▶ [WORK TASK]: Below are entries with pictures in them. Output exactly the lines starting at the line with "html: <div>Step C</div>" and ending at the line with "html: none ->", both included, but not the pictures.

[Opening DATASET EXTRACT section]

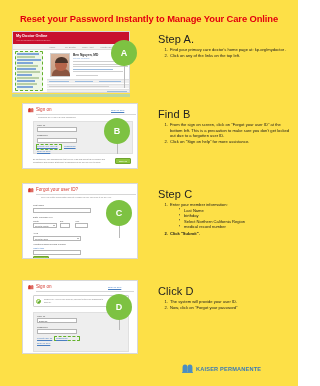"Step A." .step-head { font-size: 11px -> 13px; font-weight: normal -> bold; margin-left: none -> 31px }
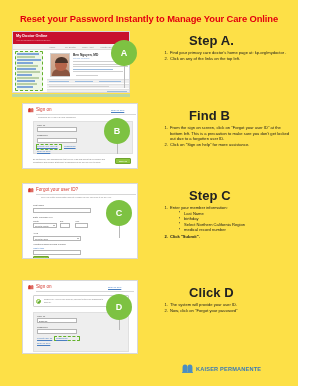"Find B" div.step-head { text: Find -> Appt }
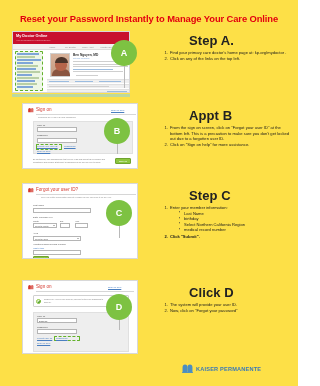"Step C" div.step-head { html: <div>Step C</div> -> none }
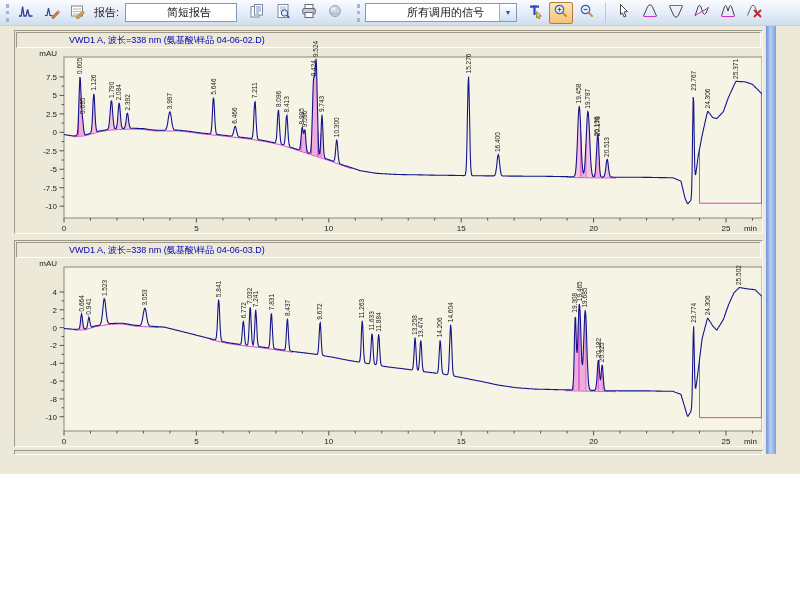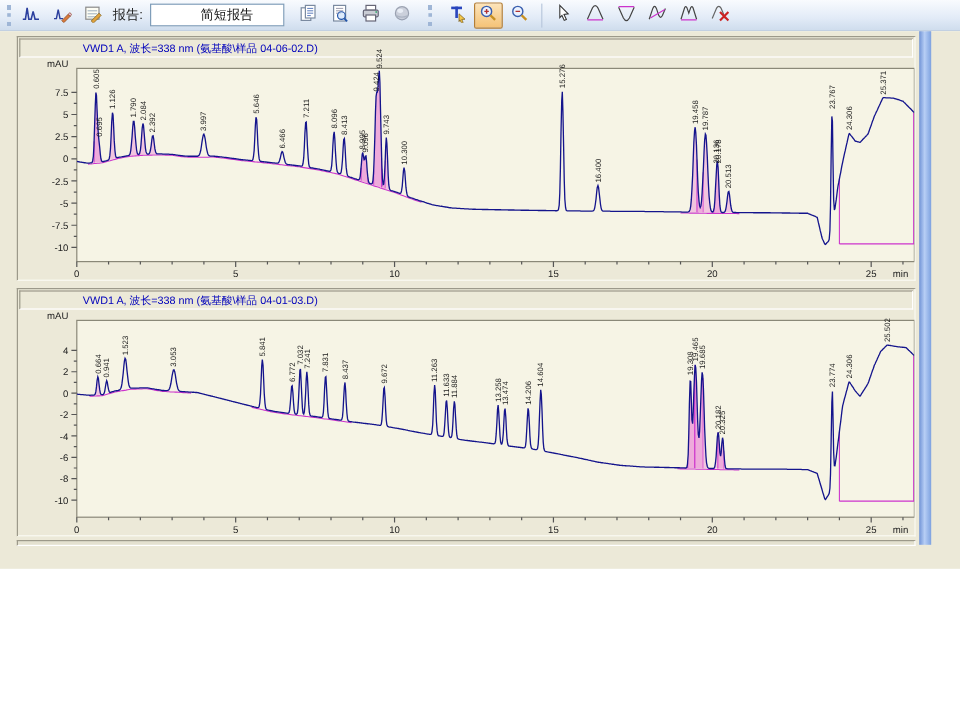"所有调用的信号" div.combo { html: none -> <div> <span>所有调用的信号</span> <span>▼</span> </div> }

[Closing DATASET EXTRACT section]
[Opening DATASET EXTRACT section]

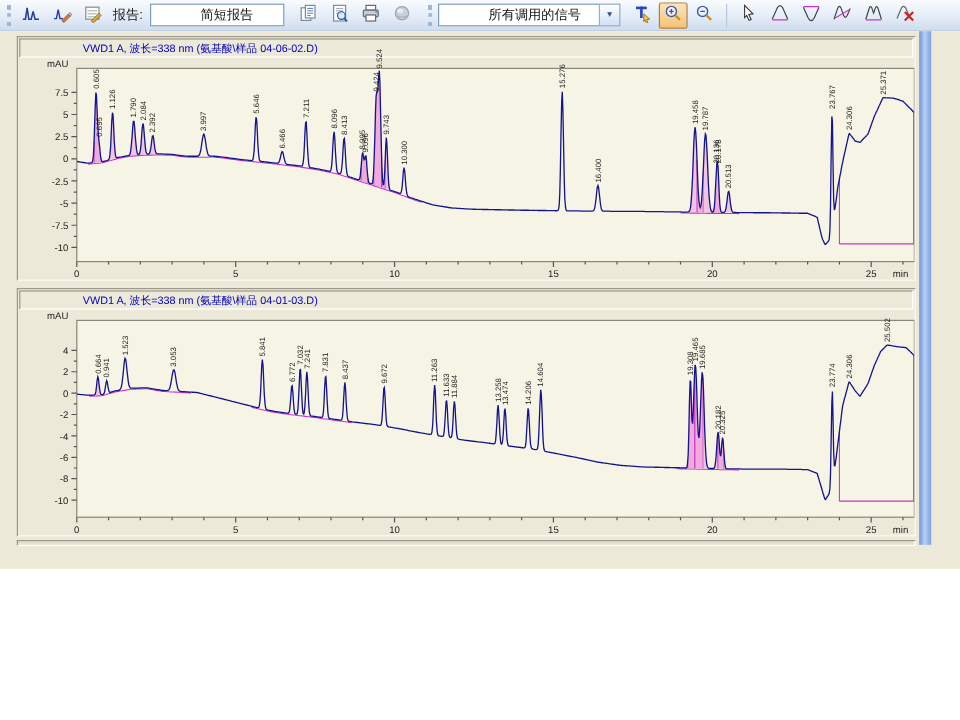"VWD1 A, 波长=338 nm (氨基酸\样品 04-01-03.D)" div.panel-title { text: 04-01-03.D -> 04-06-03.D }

[Closing DATASET EXTRACT section]

▶ [SOLUTION FOR THIS PROBLEM]:
"Step C" div.step-head { html: <div>Step C</div> -> none }
"所有调用的信号" div.combo { html: none -> <div> <span>所有调用的信号</span> <span>▼</span> </div> }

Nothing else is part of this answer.